Artwork for Biophilia. Image via Bjork's Facebook page
Bjork's latest album Biophilia is a celebration of nature's wondrous capacity to create, destroy, evolve, and adapt. At a time when the reality of life on planet earth is grim--the increasingly dramatic effects of climate change, food shortages in developing countries, destruction of wildlife habitats--Biophilia reminds us there is still much to appreciate about our planet, and sings about earth and its ecosystems with whimsy and wonder. The song 'Crystalline' is about crystals growing beneath the earth's surface, and invites the audience to "listen how they grow."

'Mutual Core' takes a more somber tone, as Bjork compares the movement of the planet's tectonic plates (an earthquake) to shifting one's sense of self in order to be compatible with a lover: "You gave it all/ tried to match continents to a seasonal shift"

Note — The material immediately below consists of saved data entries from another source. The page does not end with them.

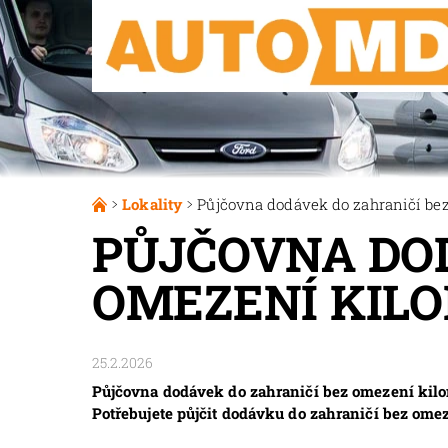
Lokality
Půjčovna dodávek do zahraničí bez
PŮJČOVNA DOD
OMEZENÍ KIL
25.2.2026
Půjčovna dodávek do zahraničí bez omezení kilo
Potřebujete půjčit dodávku do zahraničí bez om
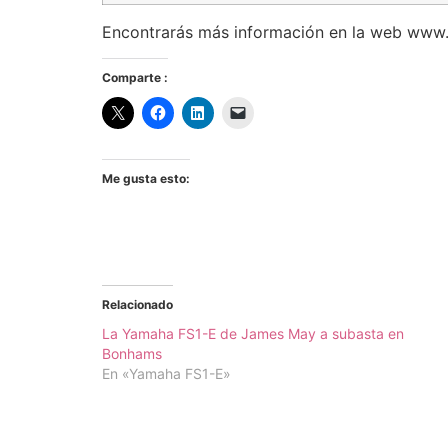
Encontrarás más información en la web www.
Comparte :
Me gusta esto:
Relacionado
La Yamaha FS1-E de James May a subasta en
Bonhams
En «Yamaha FS1-E»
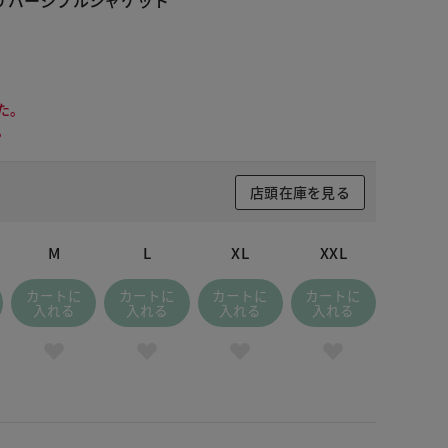
た。
。
店頭在庫を見る
M
L
XL
XXL
カートに
カートに
カートに
カートに
入れる
入れる
入れる
入れる
ラックパターン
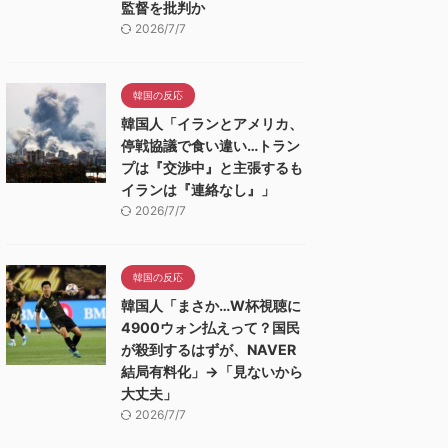
監督を批判か
2026/7/7
韓国の反応
韓国人「イランとアメリカ、
停戦協議で食い違い…トラン
プは『交渉中』と主張するも
イランは『連絡なし』」
2026/7/7
韓国の反応
韓国人「まさか…W杯視聴に
4900ウォン払えって？国民
が殺到するはずが、NAVER
結局有料化」→「見ないから
大丈夫」
2026/7/7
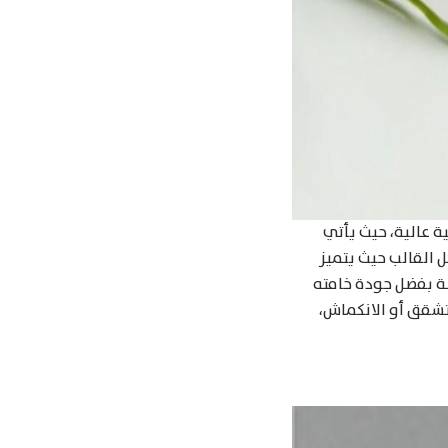
 عالية، حيث يأتي
القالب حيث يتميز
لة بفضل جودة خامته
ناعم مقاوم للتشقق أو الانكماش،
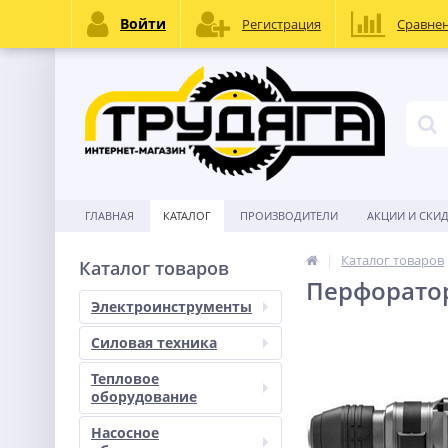
Войти
Регистрация
Сравне
ГЛАВНАЯ
КАТАЛОГ
ПРОИЗВОДИТЕЛИ
АКЦИИ И СКИ
Каталог товаров
Каталог товаров
Перфоратор
Электроинструменты
Силовая техника
Тепловое
оборудование
Насосное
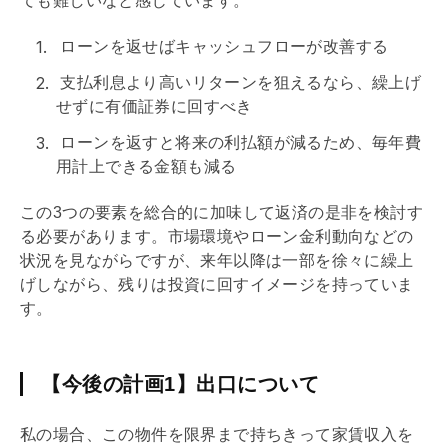
ても難しいなと感じています。
ローンを返せばキャッシュフローが改善する
支払利息より高いリターンを狙えるなら、繰上げ
せずに有価証券に回すべき
ローンを返すと将来の利払額が減るため、毎年費
用計上できる金額も減る
この3つの要素を総合的に加味して返済の是非を検討す
る必要があります。市場環境やローン金利動向などの
状況を見ながらですが、来年以降は一部を徐々に繰上
げしながら、残りは投資に回すイメージを持っていま
す。
【今後の計画1】出口について
私の場合、この物件を限界まで持ちきって家賃収入を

On her website, The Icelandic artist describes Biophilia as "the love for nature in all her manifestations, from  the tiniest organism, to the greatest red giant floating in the farthest realm of the universe. With Biophilia comes a restless curiosity, an urge to investigate and discover the illusive places where we meet nature."
She goes on to describe the album as the unification of nature, music, and technology.

The sound of Biophilia is diverse, ranging from the delicate plucking of harp strings to up-tempo electronica with a thumping bassline.  The album's format also breaks new ground in music and technology with its own suite of apps compatible with the iPhone and iPad. New York Times video game critic Seth Seth Schiesel writes, "The real magic happens when you press "play." That doesn't tell the machine to play a song; it means it's time for you to play the song. Bjork and her team have created a small visual toolbox for each track. A few, like "Crystalline," play much like a simple video tilt and swivel the iPad to add colorful crystals to a glowing agglomeration as you zoom along neon tunnels."

Here's a video showing how the Moon app can be used:

Biophilia is an artistic celebration of the natural world, and by bringing technology into the concept, Bjork  touches on something deeper: technological innovation can be used not only to deepen our appreciation for nature, but also to protect and preserve it. Biophilia points (however subtly) in the direction of a day when human progress will mean working with nature rather than fighting against it. An amazing next step would be linking the app suite to information (maybe from other science and environmental apps?) about earth's natural wonders to increase environmental awareness and knowledge.

Aside from being a treat to listen to, Biophilia is an album that builds curiosity, and it left me wanting to know more.